St. Jude shares fell 5.7 percent to $40.48 in late morning trading on the New York Stock Exchange.
During a conference call with analysts, Chief Executive Officer Dan Starks said there was a possibility St. Jude would receive a warning letter, known in the industry as Form 483, from the U.S. Food and Drug Administration about its manufacturing facility in Sylmar, California, where it makes cardiac rhythm management products.
"It's a risk, and don't be shocked if that risk is realized," Starks said, adding that the company wanted to communicate this possibility in order to avoid surprising investors if it actually happens.
Executives would not say whether its Durata leads -- wires that connect the implantable defibrillator to the heart -- were at the core of a potential problem at the Sylmar facility.
Durata leads came under scrutiny earlier this year as a prominent cardiologist raised safety concerns. An earlier version of the Durata lead, called Riata, were recalled because the insulation covering the wires wore away, exposing the cables.
In a telephone interview, Chief Financial Officer John Heinmiller said there are five facilities around the world that make products and components for St. Jude's cardiac rhythm management products, and each facility makes all products.
Asked why management thought a warning letter may be coming, Heinmiller said "it is too early to speculate."
Typically, warning letters are issued 60 to 90 days after a facility has been inspected. Heinmiller said the inspection is near an end. He declined to say what questions inspectors asked or what comments they made during the inspection process.
Sometimes companies get warning letters over their record-keeping practices, rather than the actual production of a device or component.
"Even if they get a warning letter, I don't think it'll have any impact on their business," said Jeff Jonas, a portfolio manager for Gabelli Health and Wellness Trust Mutual Fund. "But it's a negative in light of their lead issues, and the weaker sales. I'm betting Medtronic will be the main beneficiary."
Starks told the conference call that the warning letter does not change his view that the market for cardiac rhythm products will stabilize by the middle of next year.

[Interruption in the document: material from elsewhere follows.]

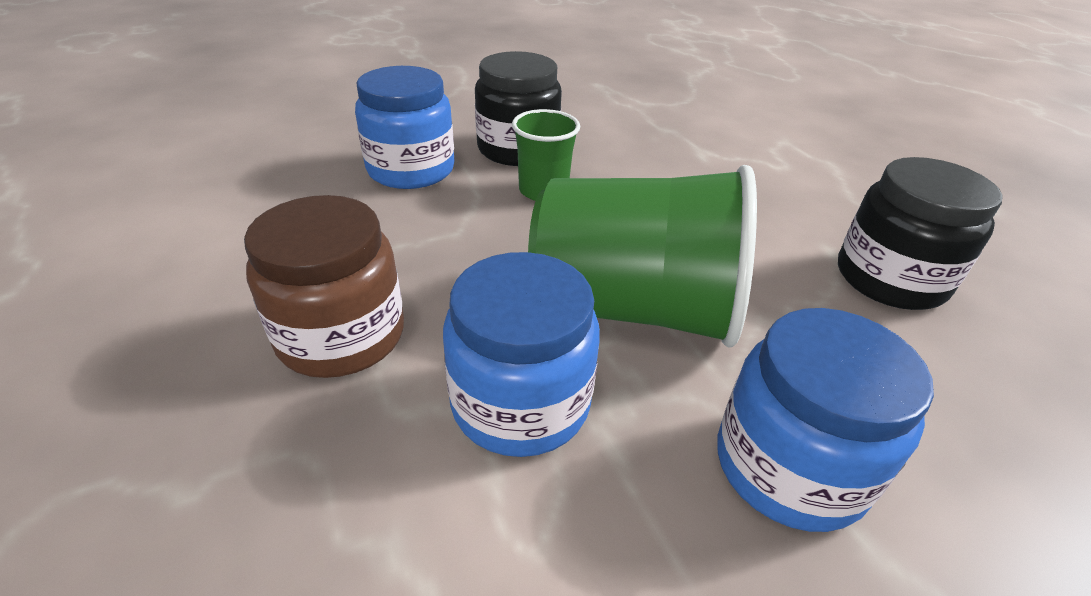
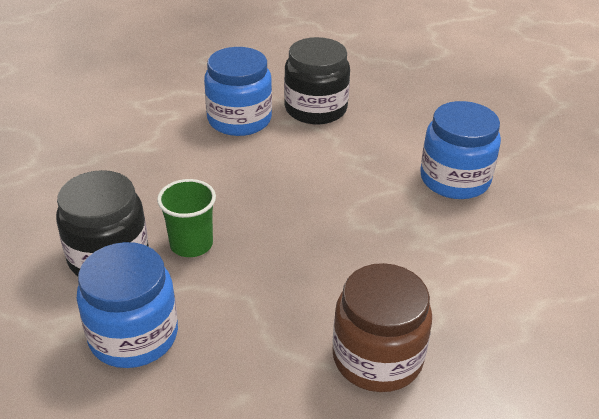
camera: 85 degrees left, 0 degrees up
blue jar [443,252,600,457] -> blue jar moved to [204,47,272,136]
green cup [528,165,757,348] -> none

Stark acknowledged that the company has lost share in leads, selling fewer of them even as it sells more implantable defibrillators.

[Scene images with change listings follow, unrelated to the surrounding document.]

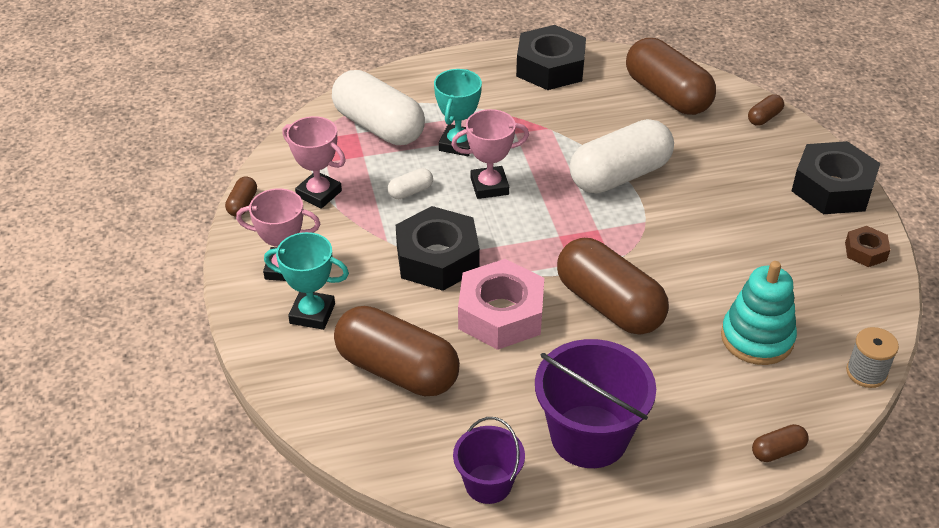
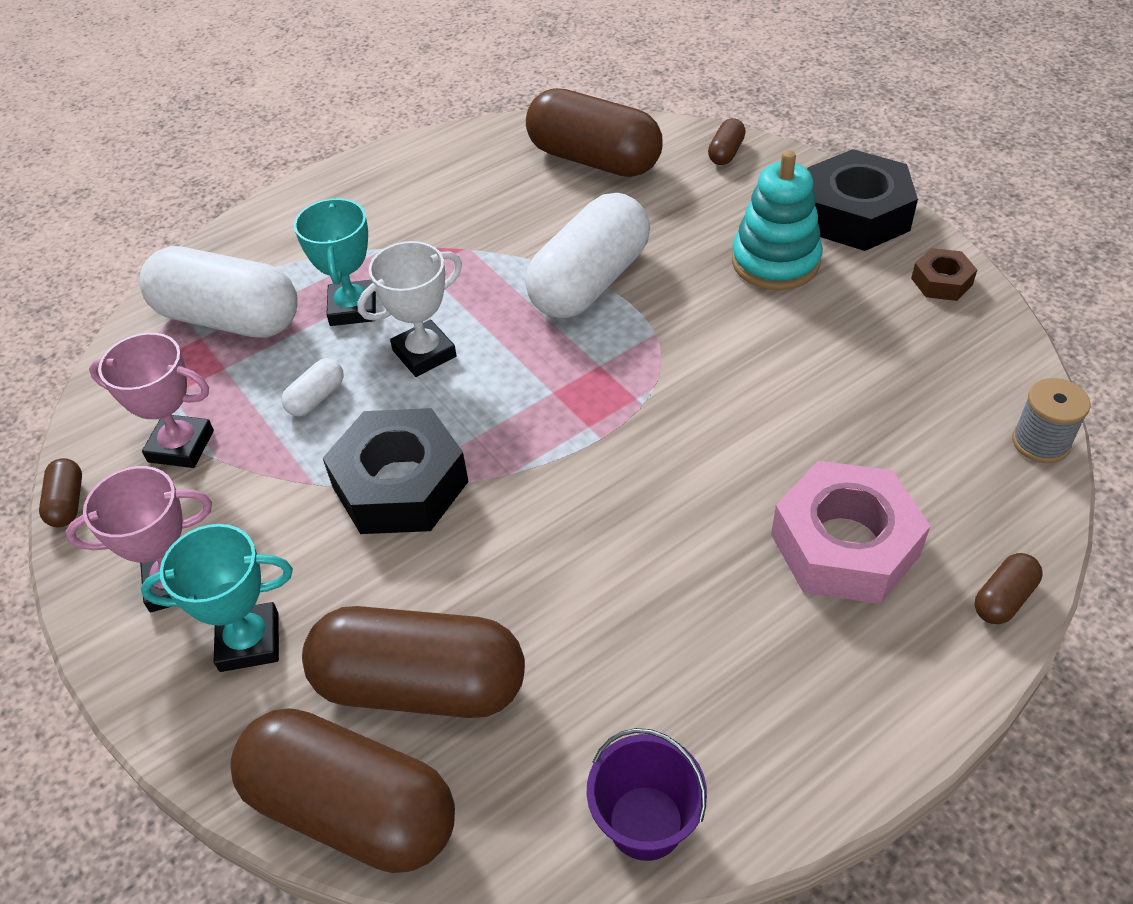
camera: 20 degrees left, 5 degrees up
pink trophy [452,109,529,199] -> white trophy [357,241,462,377]
pink nut [458,259,544,350] -> pink nut moved to [771,461,931,604]
black nut [516,25,586,90] -> none
purple bucket [535,339,656,468] -> none
brown capsule [557,238,669,335] -> brown capsule moved to [231,709,455,873]
turquoise stacking toy [721,261,797,365] -> turquoise stacking toy moved to [732,150,823,290]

"We've lost share in high-voltage leads...there's no question about it," he told analysts.
Earlier, the company posted lower quarterly net earnings on softer sales as well as restructuring and other charges.
Third-quarter net earnings fell to $176 million, or 56 cents per share, from $227 million, or 69 cents per share, a year earlier.
Excluding the charges, earnings were 83 cents per share, 2 cents higher than the consensus estimate on Wall Street, according to Thomson Reuters I/B/E/S.
Sales fell to $1.33 billion from $1.38 billion, hurt by weakness in European markets driven by austerity measures. Sales fell in every business unit except for atrial fibrillation.
Sales of cardiac rhythm products, including implantable defibrillators, fell 8 percent to $691 million. Sales of defibrillators, known as ICDs, dropped 7 percent to $412 million.
Starks said he expects ICD sales to be $2.832 billion to $2.862 billion in 2012, down from the previous forecast of $2.860 billion to $2.900 billion.
He also said he expects market shares to remain "stable to slightly higher" in 2012, backing off his previous outlook calling for one half percentage point of market share gains.
The disclosure about the possibility of a warning letter has caused significant consternation among investors, Bernstein Research analyst Derrick Sung wrote in a note to clients.
"But we are less concerned about the impact of a warning letter as we are about the ... deceleration in St. Jude's ICD sales," Sung said.
Boston Scientific Corp , the third-largest maker of heart rhythm products after Medtronic and St. Jude, is scheduled to report its third-quarter results on Thursday.